THE PROCRASTINATION ECONOMY

The Big Business of Downtime

by Ethan Tussey

Pub Date: Feb. 6th, 2018
ISBN: 978-1-4798-4423-4
Publisher: New York Univ.

A dense analysis of mobile devices and how they have blurred the lines between public and private spaces.

As the subtitle suggests, wasting time has become big business, as brands extend across cyberspace and into seemingly every area of our lives. “The procrastination economy thrives at the intersection of branding, public space, and digital technology,” writes Tussey (Communication/Georgia State Univ.). “As our digital lives become entwined with our real lives, there will be material consequences in the ways we move through locations.” For readers capable of cutting through thickets of academic verbiage, there are some interesting insights.

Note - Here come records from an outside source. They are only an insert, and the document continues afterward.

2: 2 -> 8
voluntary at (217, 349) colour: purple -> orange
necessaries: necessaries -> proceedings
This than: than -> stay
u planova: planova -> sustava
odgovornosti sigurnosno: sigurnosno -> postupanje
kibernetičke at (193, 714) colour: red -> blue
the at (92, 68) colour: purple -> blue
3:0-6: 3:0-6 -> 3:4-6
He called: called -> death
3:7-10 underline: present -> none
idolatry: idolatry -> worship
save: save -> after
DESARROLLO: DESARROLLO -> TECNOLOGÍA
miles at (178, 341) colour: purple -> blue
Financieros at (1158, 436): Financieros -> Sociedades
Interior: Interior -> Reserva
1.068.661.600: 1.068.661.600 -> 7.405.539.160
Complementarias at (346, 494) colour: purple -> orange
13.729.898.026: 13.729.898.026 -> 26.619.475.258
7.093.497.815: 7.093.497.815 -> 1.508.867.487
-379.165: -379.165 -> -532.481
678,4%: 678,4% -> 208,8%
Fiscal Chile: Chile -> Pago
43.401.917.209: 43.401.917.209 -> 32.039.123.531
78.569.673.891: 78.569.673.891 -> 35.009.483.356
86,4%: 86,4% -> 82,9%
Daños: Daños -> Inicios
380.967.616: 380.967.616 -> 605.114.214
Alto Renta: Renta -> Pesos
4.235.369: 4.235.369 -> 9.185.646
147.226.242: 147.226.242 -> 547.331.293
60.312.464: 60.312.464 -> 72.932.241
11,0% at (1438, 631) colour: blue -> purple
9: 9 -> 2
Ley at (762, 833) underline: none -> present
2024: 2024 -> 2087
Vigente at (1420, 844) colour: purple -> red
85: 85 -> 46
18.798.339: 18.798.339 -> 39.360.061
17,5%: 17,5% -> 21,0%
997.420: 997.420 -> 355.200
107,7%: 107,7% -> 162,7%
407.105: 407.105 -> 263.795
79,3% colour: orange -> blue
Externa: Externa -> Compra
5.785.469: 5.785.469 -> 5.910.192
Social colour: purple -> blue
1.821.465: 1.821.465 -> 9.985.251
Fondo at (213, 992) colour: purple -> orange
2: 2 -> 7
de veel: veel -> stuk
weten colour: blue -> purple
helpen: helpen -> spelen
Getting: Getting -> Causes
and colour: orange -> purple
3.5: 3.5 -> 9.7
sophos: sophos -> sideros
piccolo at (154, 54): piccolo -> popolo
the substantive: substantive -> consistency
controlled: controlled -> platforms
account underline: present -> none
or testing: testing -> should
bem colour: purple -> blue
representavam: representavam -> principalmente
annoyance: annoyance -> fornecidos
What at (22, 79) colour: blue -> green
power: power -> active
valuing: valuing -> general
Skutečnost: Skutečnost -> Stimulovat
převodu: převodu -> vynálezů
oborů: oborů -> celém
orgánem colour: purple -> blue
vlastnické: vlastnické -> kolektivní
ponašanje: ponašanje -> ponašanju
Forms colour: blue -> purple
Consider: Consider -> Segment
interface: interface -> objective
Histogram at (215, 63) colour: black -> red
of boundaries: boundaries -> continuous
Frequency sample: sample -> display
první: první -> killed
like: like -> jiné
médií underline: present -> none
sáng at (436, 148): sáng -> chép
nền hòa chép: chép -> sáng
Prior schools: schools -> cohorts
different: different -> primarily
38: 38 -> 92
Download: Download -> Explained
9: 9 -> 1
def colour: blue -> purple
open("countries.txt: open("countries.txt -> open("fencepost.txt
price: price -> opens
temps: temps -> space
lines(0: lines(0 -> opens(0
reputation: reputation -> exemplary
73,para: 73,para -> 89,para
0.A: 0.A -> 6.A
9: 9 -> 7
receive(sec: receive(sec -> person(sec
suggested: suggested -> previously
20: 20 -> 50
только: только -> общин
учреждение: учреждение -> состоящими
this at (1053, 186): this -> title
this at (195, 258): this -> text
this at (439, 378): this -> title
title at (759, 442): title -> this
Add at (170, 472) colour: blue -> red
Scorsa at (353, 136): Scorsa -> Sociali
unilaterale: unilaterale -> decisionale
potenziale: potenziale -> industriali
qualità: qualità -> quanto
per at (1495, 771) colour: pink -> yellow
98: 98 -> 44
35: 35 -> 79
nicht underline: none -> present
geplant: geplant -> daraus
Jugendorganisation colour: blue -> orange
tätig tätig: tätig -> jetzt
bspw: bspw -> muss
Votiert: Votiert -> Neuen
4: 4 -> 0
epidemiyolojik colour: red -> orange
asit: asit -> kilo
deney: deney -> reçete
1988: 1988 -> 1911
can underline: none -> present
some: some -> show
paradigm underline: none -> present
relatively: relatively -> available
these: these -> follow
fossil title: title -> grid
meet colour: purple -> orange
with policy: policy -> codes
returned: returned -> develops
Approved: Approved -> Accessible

Rather than simply wasting time and hurting productivity, procrastination in the office can improve spirit and bonding (as with the NCAA basketball tournament), like the water cooler of old, and provide necessary breaks. In “The Waiting Room,” the author focuses on waiting at airports and on CNN Airport in particular. As “programming to entertain and relax travelers in waiting rooms,” it “is now available in 47 airport waiting rooms around the world.” In addition to delivering a captive audience to advertisers, its “real value to Turner lies…in the promotion of other Turner properties,” thus extending the brand. While travelers may feel that they are simply watching CNN, the programming shies away from crises and particularly airline crashes, switching “to pretaped segments or weather forecasts.” The audience also has other options on mobile devices, including thousands of games; the author suggests, of those playing those games, that “the level of care and effort that goes into these designs is astonishing.” Tussey also offers a useful analysis of how Twitter and TV have become so intertwined and how mobile devices have changed and expanded the living room experience: “the ‘connected’ living room can create a vicarious living room for families that are not occupying the same space or even the same zip code.”

Though the observations encompass the general populace, this intermittently interesting study aims at an academic market rather than a lay readership.